President-elect Donald Trump may have turned his Twitter account into a powerful political weapon, but experts warn that hackers could potentially use the same account to wreak havoc from the White House.

Trump will continue using his @realDonaldTrump account when he takes office, he told The Times of London in an interview published Monday. Trump, who has 20.1 million Twitter followers, said that he won’t personally be taking over the @POTUS government account used by President Obama.

Attackers are likely already eyeing the @realDonaldTrump account, according to experts. “I think there will be people that will do their best to try to hack his account,” social media expert and President of JRM Comm Jason Mollica, told “It would not surprise me in the least to see people try to hack him - his team at the White House will have to be very vigilant to make sure that that doesn’t happen on their watch.”

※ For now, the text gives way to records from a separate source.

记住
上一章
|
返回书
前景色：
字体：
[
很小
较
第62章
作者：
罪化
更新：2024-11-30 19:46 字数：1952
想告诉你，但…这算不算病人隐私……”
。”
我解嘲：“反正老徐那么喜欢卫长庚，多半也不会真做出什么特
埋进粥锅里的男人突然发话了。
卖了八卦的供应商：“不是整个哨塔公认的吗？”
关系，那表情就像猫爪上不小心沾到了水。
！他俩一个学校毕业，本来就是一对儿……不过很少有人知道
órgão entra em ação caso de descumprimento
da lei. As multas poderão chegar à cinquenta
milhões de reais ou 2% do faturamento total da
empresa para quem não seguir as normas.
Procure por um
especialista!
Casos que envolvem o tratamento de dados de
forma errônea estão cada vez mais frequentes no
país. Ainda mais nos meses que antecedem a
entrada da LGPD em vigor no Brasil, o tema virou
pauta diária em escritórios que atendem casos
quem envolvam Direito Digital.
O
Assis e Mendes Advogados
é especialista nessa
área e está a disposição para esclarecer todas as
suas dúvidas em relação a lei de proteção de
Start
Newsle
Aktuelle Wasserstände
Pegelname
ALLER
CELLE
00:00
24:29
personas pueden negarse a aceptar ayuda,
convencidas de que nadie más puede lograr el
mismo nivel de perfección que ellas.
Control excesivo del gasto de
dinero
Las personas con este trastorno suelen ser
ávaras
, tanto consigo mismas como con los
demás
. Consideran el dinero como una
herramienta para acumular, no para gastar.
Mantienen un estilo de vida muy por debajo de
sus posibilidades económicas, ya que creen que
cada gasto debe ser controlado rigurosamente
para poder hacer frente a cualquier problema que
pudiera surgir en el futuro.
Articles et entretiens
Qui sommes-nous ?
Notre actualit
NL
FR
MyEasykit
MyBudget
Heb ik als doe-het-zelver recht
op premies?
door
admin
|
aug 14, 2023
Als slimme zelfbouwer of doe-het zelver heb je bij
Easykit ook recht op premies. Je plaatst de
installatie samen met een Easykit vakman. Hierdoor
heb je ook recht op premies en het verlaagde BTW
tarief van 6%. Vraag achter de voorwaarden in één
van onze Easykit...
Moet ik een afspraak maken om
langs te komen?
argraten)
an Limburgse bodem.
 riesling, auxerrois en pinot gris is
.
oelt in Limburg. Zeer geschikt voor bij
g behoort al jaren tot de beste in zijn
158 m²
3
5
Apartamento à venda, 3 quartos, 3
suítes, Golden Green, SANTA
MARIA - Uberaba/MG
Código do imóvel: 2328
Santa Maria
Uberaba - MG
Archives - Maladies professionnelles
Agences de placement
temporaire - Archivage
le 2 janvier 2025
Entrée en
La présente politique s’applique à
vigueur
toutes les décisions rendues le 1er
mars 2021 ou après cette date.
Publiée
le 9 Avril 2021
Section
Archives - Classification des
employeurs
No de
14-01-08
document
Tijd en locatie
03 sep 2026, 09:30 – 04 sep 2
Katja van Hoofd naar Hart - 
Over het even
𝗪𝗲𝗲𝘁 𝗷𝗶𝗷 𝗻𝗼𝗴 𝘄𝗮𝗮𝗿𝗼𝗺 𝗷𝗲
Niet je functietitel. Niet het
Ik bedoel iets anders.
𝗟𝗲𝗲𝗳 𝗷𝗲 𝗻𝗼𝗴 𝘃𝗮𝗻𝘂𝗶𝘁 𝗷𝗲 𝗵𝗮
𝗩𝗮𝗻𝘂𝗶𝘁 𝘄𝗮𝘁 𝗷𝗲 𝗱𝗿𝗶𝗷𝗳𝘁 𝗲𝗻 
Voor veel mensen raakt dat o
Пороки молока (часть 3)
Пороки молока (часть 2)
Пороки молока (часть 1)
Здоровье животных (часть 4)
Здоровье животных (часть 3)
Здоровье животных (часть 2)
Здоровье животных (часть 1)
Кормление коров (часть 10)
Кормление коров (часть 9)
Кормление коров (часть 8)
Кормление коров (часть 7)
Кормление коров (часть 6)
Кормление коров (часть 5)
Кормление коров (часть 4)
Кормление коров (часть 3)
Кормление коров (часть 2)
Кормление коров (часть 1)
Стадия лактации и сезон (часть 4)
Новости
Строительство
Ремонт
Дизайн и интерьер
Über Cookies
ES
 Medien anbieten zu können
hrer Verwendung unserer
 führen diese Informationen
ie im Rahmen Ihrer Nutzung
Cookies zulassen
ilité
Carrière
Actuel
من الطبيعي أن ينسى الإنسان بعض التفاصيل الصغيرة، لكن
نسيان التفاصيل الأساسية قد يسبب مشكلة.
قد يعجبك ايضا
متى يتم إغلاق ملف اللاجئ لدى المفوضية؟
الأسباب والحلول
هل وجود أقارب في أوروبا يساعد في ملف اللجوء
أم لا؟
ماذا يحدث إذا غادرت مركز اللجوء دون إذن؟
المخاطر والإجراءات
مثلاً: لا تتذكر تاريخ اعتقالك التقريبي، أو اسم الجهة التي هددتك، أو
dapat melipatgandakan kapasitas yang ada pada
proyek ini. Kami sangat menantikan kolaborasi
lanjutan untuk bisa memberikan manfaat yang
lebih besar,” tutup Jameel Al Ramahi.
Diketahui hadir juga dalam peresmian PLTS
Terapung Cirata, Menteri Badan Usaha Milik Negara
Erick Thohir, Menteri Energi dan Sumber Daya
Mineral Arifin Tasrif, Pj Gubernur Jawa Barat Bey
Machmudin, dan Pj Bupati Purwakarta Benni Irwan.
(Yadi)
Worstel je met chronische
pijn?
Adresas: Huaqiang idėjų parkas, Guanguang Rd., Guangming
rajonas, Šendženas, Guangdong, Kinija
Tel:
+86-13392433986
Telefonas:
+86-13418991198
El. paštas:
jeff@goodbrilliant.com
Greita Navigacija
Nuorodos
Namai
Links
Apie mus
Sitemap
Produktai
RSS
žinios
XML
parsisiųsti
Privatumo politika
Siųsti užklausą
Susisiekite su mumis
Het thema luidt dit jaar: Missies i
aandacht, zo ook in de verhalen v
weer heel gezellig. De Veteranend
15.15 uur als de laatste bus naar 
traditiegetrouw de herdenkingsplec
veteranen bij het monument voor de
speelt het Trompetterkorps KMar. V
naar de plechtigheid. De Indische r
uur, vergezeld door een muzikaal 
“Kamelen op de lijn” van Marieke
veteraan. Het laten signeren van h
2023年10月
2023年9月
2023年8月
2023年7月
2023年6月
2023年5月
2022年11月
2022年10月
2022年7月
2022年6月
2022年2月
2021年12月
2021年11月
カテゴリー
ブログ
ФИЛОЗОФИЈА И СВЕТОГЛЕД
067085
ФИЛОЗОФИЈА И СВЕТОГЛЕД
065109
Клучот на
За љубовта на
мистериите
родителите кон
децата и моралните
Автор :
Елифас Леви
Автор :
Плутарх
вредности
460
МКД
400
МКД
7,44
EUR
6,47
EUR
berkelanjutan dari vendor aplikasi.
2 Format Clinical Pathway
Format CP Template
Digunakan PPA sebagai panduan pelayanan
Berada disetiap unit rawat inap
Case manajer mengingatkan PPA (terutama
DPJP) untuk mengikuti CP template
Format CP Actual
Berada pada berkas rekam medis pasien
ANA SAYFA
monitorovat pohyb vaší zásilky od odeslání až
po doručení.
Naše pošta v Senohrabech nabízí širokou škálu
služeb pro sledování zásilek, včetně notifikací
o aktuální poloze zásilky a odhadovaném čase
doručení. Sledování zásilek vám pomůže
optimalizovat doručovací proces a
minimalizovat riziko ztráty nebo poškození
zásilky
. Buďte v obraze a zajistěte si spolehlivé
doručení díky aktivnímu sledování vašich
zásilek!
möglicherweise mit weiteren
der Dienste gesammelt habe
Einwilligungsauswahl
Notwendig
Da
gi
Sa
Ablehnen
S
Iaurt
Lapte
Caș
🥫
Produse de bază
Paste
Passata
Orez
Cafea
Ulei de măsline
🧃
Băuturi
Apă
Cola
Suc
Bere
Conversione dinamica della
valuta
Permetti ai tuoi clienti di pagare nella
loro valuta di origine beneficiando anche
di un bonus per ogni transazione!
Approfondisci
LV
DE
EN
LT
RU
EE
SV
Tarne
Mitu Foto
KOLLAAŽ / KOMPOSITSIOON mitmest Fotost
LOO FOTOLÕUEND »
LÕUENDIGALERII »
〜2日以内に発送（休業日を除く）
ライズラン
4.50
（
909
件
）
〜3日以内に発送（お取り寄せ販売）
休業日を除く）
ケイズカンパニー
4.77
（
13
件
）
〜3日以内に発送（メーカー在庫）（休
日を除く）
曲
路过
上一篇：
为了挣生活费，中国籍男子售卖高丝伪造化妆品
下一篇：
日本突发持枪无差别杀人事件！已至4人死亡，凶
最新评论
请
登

“Hackers could cause major scandals or major international issues if they simply posted a message,” added Evan Blair, co-founder and chief business officer of social media cybersecurity company ZeroFOX. “If the account were ever to be compromised, we could have military tensions flare up, we could have civil unrest.”


Blair told that something as simple as Trump clicking on a link in a Twitter feed via his Android phone could potentially open the door to hackers. “All you need is one click,” he said. “If he clicks on a malicious link, it could put malware on his phone.”

Trump’s Twitter account has already been hacked, albeit briefly, in 2013, when an unknown attacker tweeted out an offensive lyric by rapper Lil’ Wayne. "My Twitter has been seriously hacked---and we are looking for the perpetrators," tweeted Trump, in response to the incident.

Other high-profile figures whose Twitter accounts have been hacked include singer Katy Perry, Facebook CEO Mark Zuckerberg and Twitter chief Jack Dorsey. Companies Sony and Netflix have also seen their Twitter accounts hacked recently.

Even the U.S. military has fallen victim to social media hackers. In 2015 the U.S. Central Command’s Twitter and YouTube accounts were briefly taken over, prompting the military to tighten its social media password security.


Trump’s transition team has not yet responded to a request for comment on this story from, so it is not clear how exactly they plan to protect the 45th President from hackers.

ZeroFOX’s Blair thinks Trump’s team could use specialist management software to keep his Twitter account locked down, ensuring that only tweets from a specific device are allowed. The software could also harness multi-factor authentication and even use location-based security controls, according to Blair.

Multi-factor authentication uses a combination of passwords, personal information, and device verification.

Additionally, Blair says that a “peer review” component could be built into the software, enabling the President-elect’s team to ensure that the tweet has been posted by Trump himself.


“It’s going to be a matter of his team using the right platform,” added Mollica, noting that constant monitoring of emerging hacking threats will also be key. “It’s a twenty-four/seven, three-hundred-and-sixty-five [day] proposition -- if the administration doesn’t take it seriously, we’re going to see hackers get in there and do some damage,” he said.

The White House announced its digital transition plan before last year’s Presidential election. The @POTUS account will become available to the 45th President on Jan. 20, with a tweet-free timeline. The account will retain all its followers, according to a White House blog post.

President Obama began tweeting from @POTUS in June 2015 and the account has racked up 13.5 million followers. The outgoing President also has the @BarackObama account, which is run by staff at his Organizing for Action campaign group, and has 80.6 million followers.